Pemuda Maritim - Warga dan nelayan di Pulo Tunda, Kec. Tirtayasa, Kabupaten Serang, Banten, mengaku merasa terbantu dengan adanya dana Corporate Social Responsibility (CSR) dari aktivitas penambangan pasir laut.

Dengan penambangan pasir laut yang dilakukan oleh Kapal Queen of Nederland, masyarakat Pulo Tunda mendapat penghasilan tambahan.

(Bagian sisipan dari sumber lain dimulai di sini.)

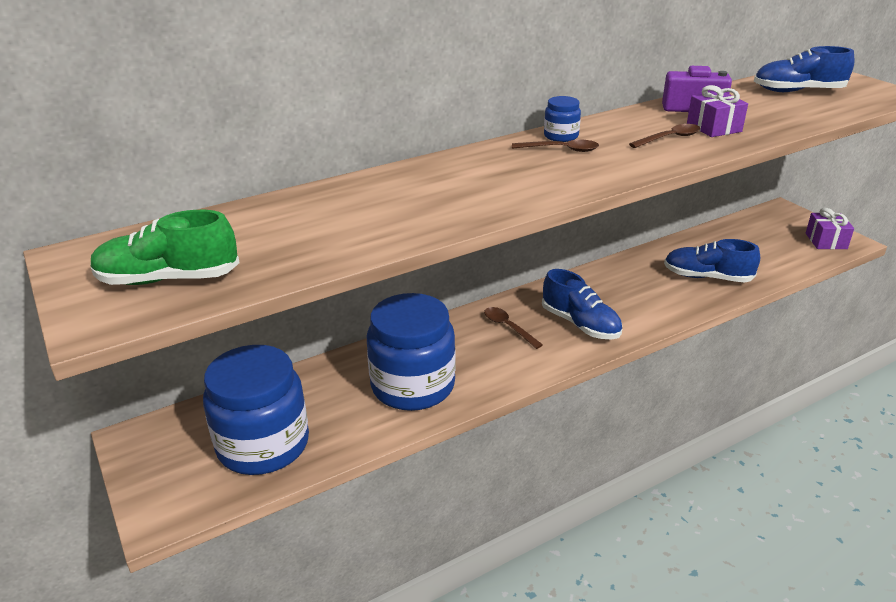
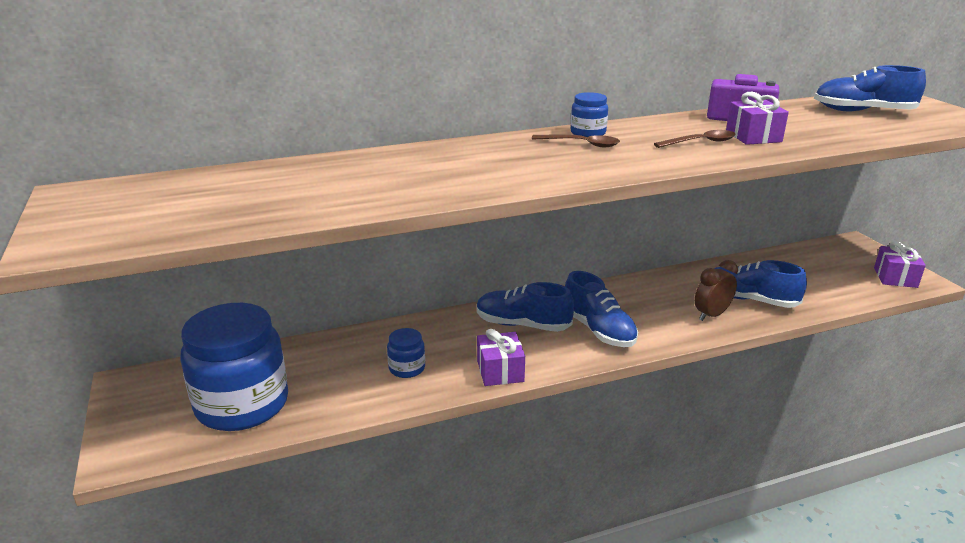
camera: 10 degrees right, 5 degrees down
(168, 279) = (142, 219): green shoe -> none
(413, 386) = (407, 368): blue jar -> blue jar, size x0.43
(503, 377) = (500, 371): none -> purple gift
(508, 327) = (522, 325): brown spoon -> blue shoe
(677, 297) = (711, 315): none -> brown clock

Kepala Desa Wargasara, Syamsul Bahri mengatakan masyarakat sangat diuntungkan dengan adanya penambangan pasir laut di sekitar Pulo Tunda. Sebelum adanya penambangan pasir laut, masyarakat Desa Wargasara hanya mengecap pendidikan sekolah dasar (SD). Namun, setelah adanya penambangan pasir laut, masyarakat Desa Wargasara minimal berpendidikan SMA. Bahkan, banyak diantaranya yang sarjana.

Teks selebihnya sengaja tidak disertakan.